Unlike Mr Joseph, I never thought who I fancied was anything to do with ‘who I am’. The idea of feeling safe in Soho is an odd one too. Surely the air of danger was part of the appeal?

But I am sad to see the G-A-Y brand meet its end. I did enjoy the club night back in the day, kind of, for its cheap and cheerful ambience – a dog-rough, provincial air that was unusual in a London venue. There was no sawdust, but plenty of spit. It even had a food stand in one corner, from which the tang of chip fat and frying onions would occasionally waft to the dancefloor. Then there were the tawdry, lowest-common-denominator turns: PAs from the truly naff – Sean Maguire, Abigail with her happy-house version of Nirvana’s ‘Smells Like Teen Spirit’, or Corrie’s Reg Holdsworth. ‘They’re playing a lot of Boney M tonight,’ my friend, high as a kite, said one night. I pointed to the stage: ‘Paul, they’re over there.’ The plebeian naffness of it was essential and joyous – and something that was smashed right into by the middle-class nonsense of ‘queer’. And then there came the hook-up apps – Grindr and Scruff and the like.

The apps stripped the frills, such as they were, from gay social life. The awful music, the terrible, trashy loudness of it all – why would you go to one of those bloody places again, when you could just get sex straight to your door, Deliveroo-style? Add to that scene the dismal iconography of ‘queer’ and LGBTQ+, and you’re pushing a product that nobody very much is going to be keen on.

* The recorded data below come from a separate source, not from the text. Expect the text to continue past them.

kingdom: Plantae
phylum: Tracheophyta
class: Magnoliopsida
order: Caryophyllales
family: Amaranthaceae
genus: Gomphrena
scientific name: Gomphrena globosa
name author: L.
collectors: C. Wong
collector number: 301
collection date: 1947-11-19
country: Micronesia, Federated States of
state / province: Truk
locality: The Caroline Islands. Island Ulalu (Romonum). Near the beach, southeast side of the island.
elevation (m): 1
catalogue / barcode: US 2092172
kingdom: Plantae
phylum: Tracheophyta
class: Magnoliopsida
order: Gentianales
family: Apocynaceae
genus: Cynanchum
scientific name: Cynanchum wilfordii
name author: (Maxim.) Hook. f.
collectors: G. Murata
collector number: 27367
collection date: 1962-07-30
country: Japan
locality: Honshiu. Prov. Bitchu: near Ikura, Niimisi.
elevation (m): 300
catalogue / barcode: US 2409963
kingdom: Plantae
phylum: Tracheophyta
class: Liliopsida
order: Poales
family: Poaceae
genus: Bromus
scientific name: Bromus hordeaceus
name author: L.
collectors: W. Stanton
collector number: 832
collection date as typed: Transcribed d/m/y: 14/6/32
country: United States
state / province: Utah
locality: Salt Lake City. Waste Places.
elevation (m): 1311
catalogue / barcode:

Let’s be frank. Men go to gay clubs (or used to) to meet other men to shag. That is the main event. Start filling that space up with drag queens, men with ginormous hormone-induced breasts, munchkin women claiming to be gay men, etc., and you may have a colourful snap of misfits and misshapes to show off on Insta – but it’s not exactly going to arouse interest in the trouser department. There is a photograph on Mr Joseph’s Instagram accompanying his sad news that shows him surrounded by such characters. It looks rather like people who might be beamed on to the Starship Enterprise seconds before their planet explodes. Of course homosexual men will flock to the apps, where the gender-addled can be more easily ignored and avoided.

The clue was in the name – G-A-Y. Never has the advice ‘just do what it says on the tin’ been more pertinent.

Fortunately Jeremy has a fallback – the long-established club Heaven. ‘I hope to continue making Heaven a second home for so many LGBT+ people,’ he tells us. I can’t think of anything less homely than that place. Hard to believe, I know, but I was employed to gyrate upon a podium there on a few Wednesday nights back in nineteen hundred and frozen to death – something I very much doubt is a line on the curriculum vitae of any other Spectator contributor, past or present.

The removal of large-scale human interactions in Soho is just the gay version of the wider phenomenon of fragmentation and dislocation. ‘Soon all the cities will be as one, no use crying when they’re gone,’ as Marc Almond concludes in his song. Tech convenience leads to isolation. We are social animals, straight and gay, and we need to rough and tumble together in the physical world – not grind away in little boxes.